What is expected >> Restate the listing exactly and in full.

Input material >>
┄┄┄┄┄┄┄┄┄┄
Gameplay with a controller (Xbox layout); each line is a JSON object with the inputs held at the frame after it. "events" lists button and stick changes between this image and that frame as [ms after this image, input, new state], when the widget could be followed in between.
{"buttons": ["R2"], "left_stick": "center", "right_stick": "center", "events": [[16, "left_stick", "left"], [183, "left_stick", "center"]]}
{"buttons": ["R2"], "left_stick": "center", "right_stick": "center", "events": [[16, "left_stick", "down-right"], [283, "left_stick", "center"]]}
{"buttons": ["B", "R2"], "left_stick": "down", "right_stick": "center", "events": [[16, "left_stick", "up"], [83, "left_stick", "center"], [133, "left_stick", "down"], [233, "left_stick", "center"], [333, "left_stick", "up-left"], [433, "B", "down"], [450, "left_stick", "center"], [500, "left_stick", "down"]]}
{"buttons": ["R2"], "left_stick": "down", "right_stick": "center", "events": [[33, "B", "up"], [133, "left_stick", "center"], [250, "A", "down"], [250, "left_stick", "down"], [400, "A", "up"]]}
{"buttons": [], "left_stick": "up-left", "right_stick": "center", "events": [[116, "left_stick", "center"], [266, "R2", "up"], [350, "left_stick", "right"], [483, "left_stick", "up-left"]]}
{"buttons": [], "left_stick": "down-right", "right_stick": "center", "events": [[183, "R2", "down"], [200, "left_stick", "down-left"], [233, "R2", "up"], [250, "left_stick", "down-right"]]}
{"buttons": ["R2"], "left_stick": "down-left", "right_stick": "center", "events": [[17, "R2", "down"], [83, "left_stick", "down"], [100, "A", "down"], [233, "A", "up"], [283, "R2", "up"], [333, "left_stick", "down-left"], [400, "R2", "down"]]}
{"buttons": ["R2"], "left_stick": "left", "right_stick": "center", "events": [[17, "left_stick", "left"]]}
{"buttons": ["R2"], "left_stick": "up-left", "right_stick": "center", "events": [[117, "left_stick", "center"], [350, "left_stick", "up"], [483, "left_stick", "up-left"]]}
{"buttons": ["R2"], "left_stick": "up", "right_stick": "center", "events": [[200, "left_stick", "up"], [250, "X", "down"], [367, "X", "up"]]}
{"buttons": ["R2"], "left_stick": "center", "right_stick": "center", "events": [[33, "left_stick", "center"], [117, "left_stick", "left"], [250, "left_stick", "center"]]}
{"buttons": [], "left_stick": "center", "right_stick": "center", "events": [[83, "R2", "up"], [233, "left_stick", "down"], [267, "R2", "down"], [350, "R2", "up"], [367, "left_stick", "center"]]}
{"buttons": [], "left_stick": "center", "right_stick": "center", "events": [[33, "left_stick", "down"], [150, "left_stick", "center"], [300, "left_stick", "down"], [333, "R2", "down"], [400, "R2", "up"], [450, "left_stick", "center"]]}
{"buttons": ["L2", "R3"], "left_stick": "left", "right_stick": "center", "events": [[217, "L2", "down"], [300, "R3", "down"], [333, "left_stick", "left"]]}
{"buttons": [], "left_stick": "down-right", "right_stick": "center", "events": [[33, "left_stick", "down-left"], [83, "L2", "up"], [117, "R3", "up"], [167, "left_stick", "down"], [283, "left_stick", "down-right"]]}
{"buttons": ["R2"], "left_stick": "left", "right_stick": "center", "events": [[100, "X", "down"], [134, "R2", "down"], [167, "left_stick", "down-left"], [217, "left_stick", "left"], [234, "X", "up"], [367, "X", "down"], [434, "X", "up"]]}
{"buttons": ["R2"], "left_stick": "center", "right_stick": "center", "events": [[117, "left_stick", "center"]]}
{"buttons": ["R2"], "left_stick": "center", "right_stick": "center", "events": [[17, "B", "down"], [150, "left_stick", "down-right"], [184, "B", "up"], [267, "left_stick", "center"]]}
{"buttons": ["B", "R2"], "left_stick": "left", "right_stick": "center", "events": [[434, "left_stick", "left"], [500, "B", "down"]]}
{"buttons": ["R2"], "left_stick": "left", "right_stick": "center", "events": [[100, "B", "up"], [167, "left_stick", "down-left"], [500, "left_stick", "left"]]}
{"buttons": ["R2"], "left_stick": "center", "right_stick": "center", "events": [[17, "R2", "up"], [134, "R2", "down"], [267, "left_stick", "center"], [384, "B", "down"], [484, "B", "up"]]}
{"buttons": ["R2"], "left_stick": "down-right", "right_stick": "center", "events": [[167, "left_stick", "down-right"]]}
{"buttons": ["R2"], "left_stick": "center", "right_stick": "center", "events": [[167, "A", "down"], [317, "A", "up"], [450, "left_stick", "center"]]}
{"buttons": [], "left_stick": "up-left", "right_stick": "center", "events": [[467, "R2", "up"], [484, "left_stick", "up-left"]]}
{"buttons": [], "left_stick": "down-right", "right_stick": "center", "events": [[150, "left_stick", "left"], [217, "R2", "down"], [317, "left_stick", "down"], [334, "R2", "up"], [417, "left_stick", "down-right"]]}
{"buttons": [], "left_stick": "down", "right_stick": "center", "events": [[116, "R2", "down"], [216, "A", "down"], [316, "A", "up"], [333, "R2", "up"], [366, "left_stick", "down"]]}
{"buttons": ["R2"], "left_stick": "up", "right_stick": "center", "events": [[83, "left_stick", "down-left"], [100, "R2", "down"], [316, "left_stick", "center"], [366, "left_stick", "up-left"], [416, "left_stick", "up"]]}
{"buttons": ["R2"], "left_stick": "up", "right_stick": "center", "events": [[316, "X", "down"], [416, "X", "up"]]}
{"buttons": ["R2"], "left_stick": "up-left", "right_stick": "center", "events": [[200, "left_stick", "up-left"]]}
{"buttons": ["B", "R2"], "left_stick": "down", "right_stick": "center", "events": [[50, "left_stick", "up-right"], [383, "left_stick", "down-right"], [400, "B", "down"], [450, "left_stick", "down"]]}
┄┄┄┄┄┄┄┄┄┄
Your response >>
Gameplay with a controller (Xbox layout); each line is a JSON object with the inputs held at the frame after it. "events" lists button and stick changes between this image and that frame as [ms after this image, input, new state], when the widget could be followed in between.
{"buttons": ["R2"], "left_stick": "center", "right_stick": "center", "events": [[16, "left_stick", "left"], [183, "left_stick", "center"]]}
{"buttons": ["R2"], "left_stick": "center", "right_stick": "center", "events": [[16, "left_stick", "down-right"], [283, "left_stick", "center"]]}
{"buttons": ["B", "R2"], "left_stick": "down", "right_stick": "center", "events": [[16, "left_stick", "up"], [83, "left_stick", "center"], [133, "left_stick", "down"], [233, "left_stick", "center"], [333, "left_stick", "up-left"], [433, "B", "down"], [450, "left_stick", "center"], [500, "left_stick", "down"]]}
{"buttons": ["R2"], "left_stick": "down", "right_stick": "center", "events": [[33, "B", "up"], [133, "left_stick", "center"], [250, "A", "down"], [250, "left_stick", "down"], [400, "A", "up"]]}
{"buttons": [], "left_stick": "up-left", "right_stick": "center", "events": [[116, "left_stick", "center"], [266, "R2", "up"], [350, "left_stick", "right"], [483, "left_stick", "up-left"]]}
{"buttons": [], "left_stick": "down-right", "right_stick": "center", "events": [[183, "R2", "down"], [200, "left_stick", "down-left"], [233, "R2", "up"], [250, "left_stick", "down-right"]]}
{"buttons": ["R2"], "left_stick": "down-left", "right_stick": "center", "events": [[17, "R2", "down"], [83, "left_stick", "down"], [100, "A", "down"], [233, "A", "up"], [283, "R2", "up"], [333, "left_stick", "down-left"], [400, "R2", "down"]]}
{"buttons": ["R2"], "left_stick": "left", "right_stick": "center", "events": [[17, "left_stick", "left"]]}
{"buttons": ["R2"], "left_stick": "up-left", "right_stick": "center", "events": [[117, "left_stick", "center"], [350, "left_stick", "up"], [483, "left_stick", "up-left"]]}
{"buttons": ["R2"], "left_stick": "up", "right_stick": "center", "events": [[200, "left_stick", "up"], [250, "X", "down"], [367, "X", "up"]]}
{"buttons": ["R2"], "left_stick": "center", "right_stick": "center", "events": [[33, "left_stick", "center"], [117, "left_stick", "left"], [250, "left_stick", "center"]]}
{"buttons": [], "left_stick": "center", "right_stick": "center", "events": [[83, "R2", "up"], [233, "left_stick", "down"], [267, "R2", "down"], [350, "R2", "up"], [367, "left_stick", "center"]]}
{"buttons": [], "left_stick": "center", "right_stick": "center", "events": [[33, "left_stick", "down"], [150, "left_stick", "center"], [300, "left_stick", "down"], [333, "R2", "down"], [400, "R2", "up"], [450, "left_stick", "center"]]}
{"buttons": ["L2", "R3"], "left_stick": "left", "right_stick": "center", "events": [[217, "L2", "down"], [300, "R3", "down"], [333, "left_stick", "left"]]}
{"buttons": [], "left_stick": "down-right", "right_stick": "center", "events": [[33, "left_stick", "down-left"], [83, "L2", "up"], [117, "R3", "up"], [167, "left_stick", "down"], [283, "left_stick", "down-right"]]}
{"buttons": ["R2"], "left_stick": "left", "right_stick": "center", "events": [[100, "X", "down"], [134, "R2", "down"], [167, "left_stick", "down-left"], [217, "left_stick", "left"], [234, "X", "up"], [367, "X", "down"], [434, "X", "up"]]}
{"buttons": ["R2"], "left_stick": "center", "right_stick": "center", "events": [[117, "left_stick", "center"]]}
{"buttons": ["R2"], "left_stick": "center", "right_stick": "center", "events": [[17, "B", "down"], [150, "left_stick", "down-right"], [184, "B", "up"], [267, "left_stick", "center"]]}
{"buttons": ["B", "R2"], "left_stick": "left", "right_stick": "center", "events": [[434, "left_stick", "left"], [500, "B", "down"]]}
{"buttons": ["R2"], "left_stick": "left", "right_stick": "center", "events": [[100, "B", "up"], [167, "left_stick", "down-left"], [500, "left_stick", "left"]]}
{"buttons": ["R2"], "left_stick": "center", "right_stick": "center", "events": [[17, "R2", "up"], [134, "R2", "down"], [267, "left_stick", "center"], [384, "B", "down"], [484, "B", "up"]]}
{"buttons": ["R2"], "left_stick": "down-right", "right_stick": "center", "events": [[167, "left_stick", "down-right"]]}
{"buttons": ["R2"], "left_stick": "center", "right_stick": "center", "events": [[167, "A", "down"], [317, "A", "up"], [450, "left_stick", "center"]]}
{"buttons": [], "left_stick": "up-left", "right_stick": "center", "events": [[467, "R2", "up"], [484, "left_stick", "up-left"]]}
{"buttons": [], "left_stick": "down-right", "right_stick": "center", "events": [[150, "left_stick", "left"], [217, "R2", "down"], [317, "left_stick", "down"], [334, "R2", "up"], [417, "left_stick", "down-right"]]}
{"buttons": [], "left_stick": "down", "right_stick": "center", "events": [[116, "R2", "down"], [216, "A", "down"], [316, "A", "up"], [333, "R2", "up"], [366, "left_stick", "down"]]}
{"buttons": ["R2"], "left_stick": "up", "right_stick": "center", "events": [[83, "left_stick", "down-left"], [100, "R2", "down"], [316, "left_stick", "center"], [366, "left_stick", "up-left"], [416, "left_stick", "up"]]}
{"buttons": ["R2"], "left_stick": "up", "right_stick": "center", "events": [[316, "X", "down"], [416, "X", "up"]]}
{"buttons": ["R2"], "left_stick": "up-left", "right_stick": "center", "events": [[200, "left_stick", "up-left"]]}
{"buttons": ["B", "R2"], "left_stick": "down", "right_stick": "center", "events": [[50, "left_stick", "up-right"], [383, "left_stick", "down-right"], [400, "B", "down"], [450, "left_stick", "down"]]}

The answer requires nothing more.